On this date in 30 BC, Cleopatra, Queen of Egypt, died after being bitten by a snake. She committed suicide by allowing an asp to bite her.
It had gotten close to her disguised as a lawyer.
Yes, he was such an asp. It bit her on her asp... while playing the game, "You bet your asp."
I'm a little rusty on my ancient history but I believe she killed herself because Marc Anthony left her for J-Lo.

In 1645, Dutch settlers and American Indians signed a treaty of peace at New Amsterdam, New York.
It was known as the Fuggetaboutit Treaty.
The Indians agreed to allow the Dutch to settle in New York, as long as they didn't allow skyscrapers and the New York Yankees. Well, we know how well that worked.

On this date in 1780, Benedict Arnold became a traitor after declaring himself a free agent.

In 1797, author Mary Shelley was born. She wrote "Frankenstein," but he never wrote her back.

On this date in 1901, Hubert Cecil Booth patented the vacuum cleaner.
Oh, wait. No, he vacuumed the patent cleaner. Well, that's not really a big deal. Never mind.
Up until then, no one had any way to clean a vacuum.
Yep, at that time, door-to-door salesmen just knocked on doors but had nothing to sell.

In 1916 Turkey declared war on Russia. Surprising, since it was the United States that celebrated Thanksgiving.

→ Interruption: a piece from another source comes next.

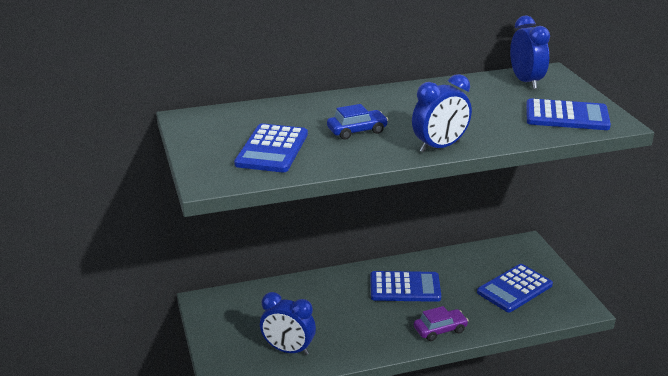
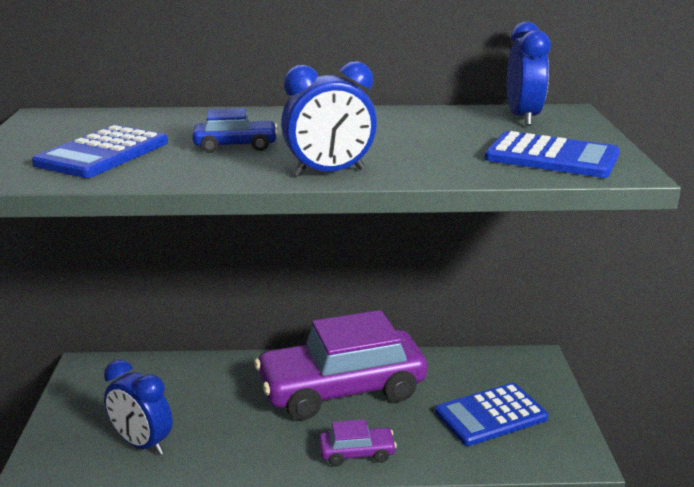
camera: 15 degrees right, 5 degrees down
blue calculator [370,271,441,302] -> purple car [254,310,427,420]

The Japan Stationary Company sold the very first felt tip pen on this date in 1960. Of course, it left a permanent marker on the pen industry.

On this date in 1979, the first recorded comet ever to hit the sun. They had hit it before, but we weren't able to record it since we hadn't figured out how to run the stupid VCR.

In 1983, the "Three Stooges" received a star on the Hollywood Walk of Fame. Everyone in attendance received a commemorative finger poke in the eyes. Some felt they didn't deserve one. Others felt they soitenly did. Nyuck, nyuck, nyuck.